Patients should  question their physicians on alternatives to surgery to see if there is a way to avoid devices altogether and choose a different treatment.


Patients should seek out social networks where communities of other individuals may have had experiences with a particular brand of device and find out if they had any issues.


The Consumers Union (CU) is an expert independent, nonprofit organization whose mission is to work for a fair just and safe marketplace for all consumers and to empower consumers to protect themselves.  The CU  has come out with a list of recommendations for strengthening medical device safety oversight. These include:


Insure that all permanent implants and all life-sustaining devices do not go through the 510(k) process. Instead, these devices should go through the Pre-Market Approval (PMA) process, which requires more rigorous testing for safety and effectiveness.


Once a device is found to be unsafe which means it has either been recalled by the FDA or the FDA  has issued a warning about it, that device should no longer be allowed to be used until and unless it goes through the recommended rigorous safety testing process.


Congress needs to give the FDA the authority and the resources for the increasing the numbers and complexity of medical device applications to insure that the appropriate safety testing is completed before the device is used for treatment.


The standard for devices going through Pre-Market Approval (PMA) needs to be revised  from “reasonable assurance” of safety to “substantial evidence” of safety, bringing it in line with the standard used for prescription drugs.5.

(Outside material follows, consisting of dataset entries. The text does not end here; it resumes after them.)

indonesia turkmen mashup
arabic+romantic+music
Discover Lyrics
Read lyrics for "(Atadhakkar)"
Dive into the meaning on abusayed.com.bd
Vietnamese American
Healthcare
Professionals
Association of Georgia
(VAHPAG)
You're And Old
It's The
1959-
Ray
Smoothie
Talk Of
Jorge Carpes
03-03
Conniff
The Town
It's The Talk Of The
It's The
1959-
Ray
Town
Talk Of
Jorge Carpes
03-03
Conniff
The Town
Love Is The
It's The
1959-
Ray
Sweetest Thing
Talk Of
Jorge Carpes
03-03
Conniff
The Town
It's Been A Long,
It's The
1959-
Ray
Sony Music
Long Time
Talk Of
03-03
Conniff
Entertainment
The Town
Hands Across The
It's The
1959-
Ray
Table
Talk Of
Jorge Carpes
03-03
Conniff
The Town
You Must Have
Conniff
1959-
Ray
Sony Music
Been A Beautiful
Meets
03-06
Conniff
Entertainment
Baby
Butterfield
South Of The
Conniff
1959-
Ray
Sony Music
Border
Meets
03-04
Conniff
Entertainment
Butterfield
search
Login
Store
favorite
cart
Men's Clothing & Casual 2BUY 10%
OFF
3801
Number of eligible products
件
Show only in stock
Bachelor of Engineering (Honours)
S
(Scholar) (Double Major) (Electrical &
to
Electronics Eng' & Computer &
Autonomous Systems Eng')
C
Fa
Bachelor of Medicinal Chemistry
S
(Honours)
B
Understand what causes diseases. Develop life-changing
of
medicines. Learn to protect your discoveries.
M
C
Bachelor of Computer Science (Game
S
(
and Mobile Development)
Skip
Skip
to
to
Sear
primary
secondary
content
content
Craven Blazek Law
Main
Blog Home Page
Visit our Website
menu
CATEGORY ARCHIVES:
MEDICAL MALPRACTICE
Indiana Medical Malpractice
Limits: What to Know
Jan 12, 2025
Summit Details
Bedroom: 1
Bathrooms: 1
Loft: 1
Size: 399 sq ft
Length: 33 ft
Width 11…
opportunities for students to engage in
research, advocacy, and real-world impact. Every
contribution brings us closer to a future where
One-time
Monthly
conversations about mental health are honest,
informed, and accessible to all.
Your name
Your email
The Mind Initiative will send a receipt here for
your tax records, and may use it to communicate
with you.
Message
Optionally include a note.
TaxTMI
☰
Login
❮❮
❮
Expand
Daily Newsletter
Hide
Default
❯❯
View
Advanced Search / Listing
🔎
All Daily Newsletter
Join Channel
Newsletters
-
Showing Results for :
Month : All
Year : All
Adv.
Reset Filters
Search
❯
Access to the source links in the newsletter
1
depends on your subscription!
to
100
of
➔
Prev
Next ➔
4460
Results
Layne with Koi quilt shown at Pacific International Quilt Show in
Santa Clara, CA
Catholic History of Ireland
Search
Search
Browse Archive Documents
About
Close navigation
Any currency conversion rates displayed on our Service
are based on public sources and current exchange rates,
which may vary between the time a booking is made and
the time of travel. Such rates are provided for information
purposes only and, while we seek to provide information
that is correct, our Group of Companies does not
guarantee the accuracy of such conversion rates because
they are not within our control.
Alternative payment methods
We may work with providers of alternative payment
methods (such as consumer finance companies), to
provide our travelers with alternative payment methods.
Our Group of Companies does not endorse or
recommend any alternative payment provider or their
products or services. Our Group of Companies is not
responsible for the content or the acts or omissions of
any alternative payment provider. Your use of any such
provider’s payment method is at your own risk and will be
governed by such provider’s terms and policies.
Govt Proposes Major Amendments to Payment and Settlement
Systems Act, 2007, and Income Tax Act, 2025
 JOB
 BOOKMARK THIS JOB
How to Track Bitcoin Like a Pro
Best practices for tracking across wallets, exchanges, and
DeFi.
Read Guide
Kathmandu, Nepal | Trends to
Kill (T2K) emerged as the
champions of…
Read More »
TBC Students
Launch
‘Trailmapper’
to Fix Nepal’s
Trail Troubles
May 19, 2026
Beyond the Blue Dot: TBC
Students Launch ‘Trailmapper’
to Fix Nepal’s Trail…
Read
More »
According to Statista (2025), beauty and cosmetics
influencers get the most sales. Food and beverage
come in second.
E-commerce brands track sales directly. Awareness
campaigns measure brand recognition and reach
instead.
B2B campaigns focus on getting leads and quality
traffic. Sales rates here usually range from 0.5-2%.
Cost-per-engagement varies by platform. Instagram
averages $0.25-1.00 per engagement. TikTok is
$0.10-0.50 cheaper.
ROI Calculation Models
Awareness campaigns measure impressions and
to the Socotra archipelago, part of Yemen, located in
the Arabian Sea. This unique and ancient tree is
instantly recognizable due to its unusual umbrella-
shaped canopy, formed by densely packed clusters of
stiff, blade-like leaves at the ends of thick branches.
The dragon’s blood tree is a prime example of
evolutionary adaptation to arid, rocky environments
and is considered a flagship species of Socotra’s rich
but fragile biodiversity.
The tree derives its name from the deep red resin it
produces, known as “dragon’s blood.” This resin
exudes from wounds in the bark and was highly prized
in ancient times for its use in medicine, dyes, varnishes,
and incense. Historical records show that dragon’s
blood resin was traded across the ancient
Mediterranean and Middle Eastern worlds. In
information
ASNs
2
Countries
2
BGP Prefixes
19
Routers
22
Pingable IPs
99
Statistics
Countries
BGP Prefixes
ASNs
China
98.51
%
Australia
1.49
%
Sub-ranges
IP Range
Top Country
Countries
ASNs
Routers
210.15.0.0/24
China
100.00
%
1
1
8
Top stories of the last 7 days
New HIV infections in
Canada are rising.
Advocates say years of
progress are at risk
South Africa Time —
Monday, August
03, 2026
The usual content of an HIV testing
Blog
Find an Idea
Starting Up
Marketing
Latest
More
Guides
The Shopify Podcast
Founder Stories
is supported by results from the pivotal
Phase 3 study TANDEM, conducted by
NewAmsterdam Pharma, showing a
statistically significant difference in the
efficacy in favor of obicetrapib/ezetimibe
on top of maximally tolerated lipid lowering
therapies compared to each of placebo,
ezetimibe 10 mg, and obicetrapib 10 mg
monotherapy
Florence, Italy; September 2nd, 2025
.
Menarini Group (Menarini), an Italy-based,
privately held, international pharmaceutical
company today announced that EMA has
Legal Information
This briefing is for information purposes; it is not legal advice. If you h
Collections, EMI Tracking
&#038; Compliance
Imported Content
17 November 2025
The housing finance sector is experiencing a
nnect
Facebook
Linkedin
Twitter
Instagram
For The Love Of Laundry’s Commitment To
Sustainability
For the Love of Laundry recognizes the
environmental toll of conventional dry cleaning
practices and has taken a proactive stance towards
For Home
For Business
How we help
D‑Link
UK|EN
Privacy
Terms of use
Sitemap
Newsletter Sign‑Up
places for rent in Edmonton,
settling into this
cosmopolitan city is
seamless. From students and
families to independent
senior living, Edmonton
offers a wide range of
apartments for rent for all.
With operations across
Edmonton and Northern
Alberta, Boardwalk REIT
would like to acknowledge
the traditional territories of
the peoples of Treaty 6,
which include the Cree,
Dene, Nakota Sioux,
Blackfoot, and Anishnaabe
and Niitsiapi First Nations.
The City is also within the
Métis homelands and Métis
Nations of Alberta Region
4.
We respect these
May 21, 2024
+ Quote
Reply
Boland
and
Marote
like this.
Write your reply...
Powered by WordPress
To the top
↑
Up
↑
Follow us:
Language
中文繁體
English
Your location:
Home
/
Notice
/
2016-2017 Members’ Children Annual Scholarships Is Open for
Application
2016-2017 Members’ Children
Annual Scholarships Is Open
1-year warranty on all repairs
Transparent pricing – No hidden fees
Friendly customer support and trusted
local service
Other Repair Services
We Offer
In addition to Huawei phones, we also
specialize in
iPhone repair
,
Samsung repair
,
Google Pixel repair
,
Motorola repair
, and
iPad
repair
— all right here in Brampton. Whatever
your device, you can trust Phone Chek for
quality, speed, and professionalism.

A national system for tracking devices needs to be instituted so that patients and health care providers can be contacted when problems with a particular device are identified. Currently, there is no universal way to find out which devices went into which patients.


There need to be safeguard to ensure that the  FDA is fully implementing existing patient protection programs for monitoring and reporting problems such as MedWatch, MAUDE and the Sentinel Initiative. Used effectively, these programs can create an early warning system to help the FDA identify medical devices that are causing harm to patients.